[[ Supplied information open ]]

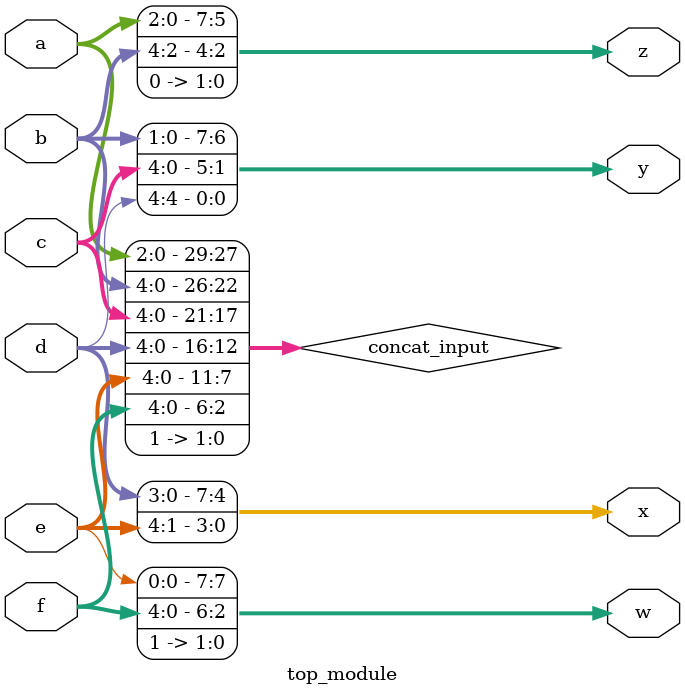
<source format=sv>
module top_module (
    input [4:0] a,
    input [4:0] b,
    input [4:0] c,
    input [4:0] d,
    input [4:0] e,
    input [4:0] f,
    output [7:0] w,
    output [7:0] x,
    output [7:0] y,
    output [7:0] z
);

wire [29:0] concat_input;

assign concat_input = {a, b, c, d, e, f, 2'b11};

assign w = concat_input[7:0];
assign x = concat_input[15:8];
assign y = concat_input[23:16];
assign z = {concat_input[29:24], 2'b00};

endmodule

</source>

[[ Supplied information closed ]]
[[ Supplied information open ]]

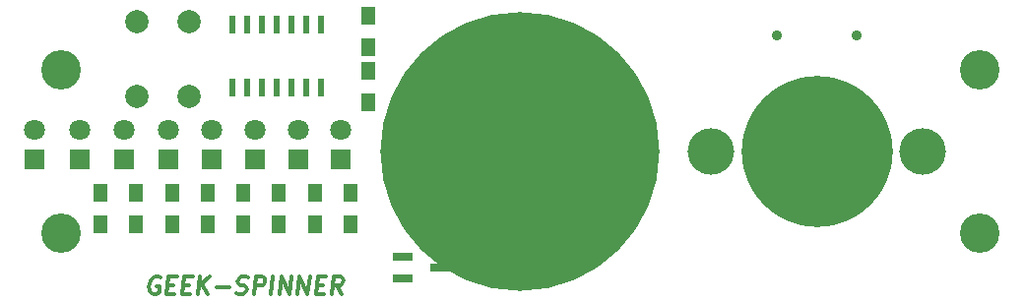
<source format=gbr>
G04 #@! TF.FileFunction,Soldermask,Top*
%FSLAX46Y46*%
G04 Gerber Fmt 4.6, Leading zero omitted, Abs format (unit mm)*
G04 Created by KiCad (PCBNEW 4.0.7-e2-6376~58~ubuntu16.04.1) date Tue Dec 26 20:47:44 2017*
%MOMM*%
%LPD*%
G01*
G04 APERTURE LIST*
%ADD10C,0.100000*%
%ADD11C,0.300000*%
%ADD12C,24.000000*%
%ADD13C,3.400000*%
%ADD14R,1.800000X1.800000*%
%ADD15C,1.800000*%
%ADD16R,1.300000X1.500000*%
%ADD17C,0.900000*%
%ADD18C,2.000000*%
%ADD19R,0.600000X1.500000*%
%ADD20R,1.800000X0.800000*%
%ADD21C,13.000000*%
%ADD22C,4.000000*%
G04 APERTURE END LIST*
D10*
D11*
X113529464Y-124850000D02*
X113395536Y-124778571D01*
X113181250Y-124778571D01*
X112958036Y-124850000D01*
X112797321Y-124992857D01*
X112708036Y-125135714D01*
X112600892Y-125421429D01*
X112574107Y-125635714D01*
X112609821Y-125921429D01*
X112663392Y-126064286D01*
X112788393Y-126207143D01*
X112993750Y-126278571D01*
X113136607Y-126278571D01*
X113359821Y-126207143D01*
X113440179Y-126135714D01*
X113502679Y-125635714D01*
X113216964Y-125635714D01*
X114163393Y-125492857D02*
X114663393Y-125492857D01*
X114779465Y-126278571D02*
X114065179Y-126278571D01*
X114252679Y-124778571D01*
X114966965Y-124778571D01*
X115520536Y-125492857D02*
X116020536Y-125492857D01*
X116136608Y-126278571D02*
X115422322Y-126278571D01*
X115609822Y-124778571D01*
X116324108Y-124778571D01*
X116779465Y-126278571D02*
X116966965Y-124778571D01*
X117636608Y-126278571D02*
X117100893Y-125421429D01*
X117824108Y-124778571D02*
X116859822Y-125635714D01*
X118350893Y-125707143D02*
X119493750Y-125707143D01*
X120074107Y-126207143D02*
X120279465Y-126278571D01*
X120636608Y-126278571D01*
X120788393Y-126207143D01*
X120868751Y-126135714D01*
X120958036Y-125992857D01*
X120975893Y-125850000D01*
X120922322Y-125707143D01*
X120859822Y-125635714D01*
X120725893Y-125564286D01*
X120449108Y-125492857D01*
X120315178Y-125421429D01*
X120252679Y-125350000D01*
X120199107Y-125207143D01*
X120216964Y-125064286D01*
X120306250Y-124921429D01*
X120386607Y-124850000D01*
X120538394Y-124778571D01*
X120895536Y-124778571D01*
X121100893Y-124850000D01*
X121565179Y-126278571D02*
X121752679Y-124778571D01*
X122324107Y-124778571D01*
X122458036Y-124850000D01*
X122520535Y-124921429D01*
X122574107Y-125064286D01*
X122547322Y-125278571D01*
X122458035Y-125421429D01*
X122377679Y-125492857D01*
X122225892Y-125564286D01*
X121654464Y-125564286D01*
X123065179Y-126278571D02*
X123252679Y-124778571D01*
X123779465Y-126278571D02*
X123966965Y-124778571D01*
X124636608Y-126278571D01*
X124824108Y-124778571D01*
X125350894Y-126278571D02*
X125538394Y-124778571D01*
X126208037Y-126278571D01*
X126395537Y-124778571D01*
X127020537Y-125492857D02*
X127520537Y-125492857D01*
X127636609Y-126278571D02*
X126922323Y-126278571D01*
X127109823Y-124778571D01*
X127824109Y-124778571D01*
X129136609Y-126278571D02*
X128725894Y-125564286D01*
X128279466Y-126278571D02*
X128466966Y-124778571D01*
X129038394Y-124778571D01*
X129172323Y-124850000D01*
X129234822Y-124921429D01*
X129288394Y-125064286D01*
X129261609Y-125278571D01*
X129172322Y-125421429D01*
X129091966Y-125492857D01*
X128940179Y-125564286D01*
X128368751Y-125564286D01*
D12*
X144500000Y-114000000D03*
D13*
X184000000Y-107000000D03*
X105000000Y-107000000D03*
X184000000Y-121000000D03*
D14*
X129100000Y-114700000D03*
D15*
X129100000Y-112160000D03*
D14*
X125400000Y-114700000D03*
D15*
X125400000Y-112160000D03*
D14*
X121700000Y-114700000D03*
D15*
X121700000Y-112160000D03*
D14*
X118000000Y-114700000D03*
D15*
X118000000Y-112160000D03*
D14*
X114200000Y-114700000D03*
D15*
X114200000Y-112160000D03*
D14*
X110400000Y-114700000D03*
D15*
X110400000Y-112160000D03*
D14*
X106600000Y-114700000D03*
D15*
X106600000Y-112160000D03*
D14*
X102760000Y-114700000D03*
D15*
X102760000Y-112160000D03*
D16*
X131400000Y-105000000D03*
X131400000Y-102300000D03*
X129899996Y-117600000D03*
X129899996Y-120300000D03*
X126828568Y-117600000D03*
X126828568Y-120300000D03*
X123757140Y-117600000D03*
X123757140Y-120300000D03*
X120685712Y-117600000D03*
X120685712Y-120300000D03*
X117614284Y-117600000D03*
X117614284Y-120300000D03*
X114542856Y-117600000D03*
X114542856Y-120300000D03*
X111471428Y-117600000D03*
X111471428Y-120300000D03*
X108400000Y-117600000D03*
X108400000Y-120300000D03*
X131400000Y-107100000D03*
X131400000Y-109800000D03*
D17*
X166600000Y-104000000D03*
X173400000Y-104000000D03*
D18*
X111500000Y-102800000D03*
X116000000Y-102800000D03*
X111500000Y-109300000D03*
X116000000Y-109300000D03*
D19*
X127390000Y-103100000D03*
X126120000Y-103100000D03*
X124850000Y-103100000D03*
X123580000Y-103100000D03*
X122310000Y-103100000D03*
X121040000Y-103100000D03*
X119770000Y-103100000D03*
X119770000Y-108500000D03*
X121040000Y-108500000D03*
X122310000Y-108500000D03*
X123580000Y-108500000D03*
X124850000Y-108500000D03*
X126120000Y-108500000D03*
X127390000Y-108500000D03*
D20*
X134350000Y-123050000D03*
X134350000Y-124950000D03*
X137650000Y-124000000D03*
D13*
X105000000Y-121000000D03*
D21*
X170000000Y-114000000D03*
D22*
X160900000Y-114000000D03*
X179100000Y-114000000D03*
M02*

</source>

[[ Supplied information closed ]]

**Work task**
Every line above that holds the word "output" is to be found and copied.

**Your solution**
    output [7:0] w,
    output [7:0] x,
    output [7:0] y,
    output [7:0] z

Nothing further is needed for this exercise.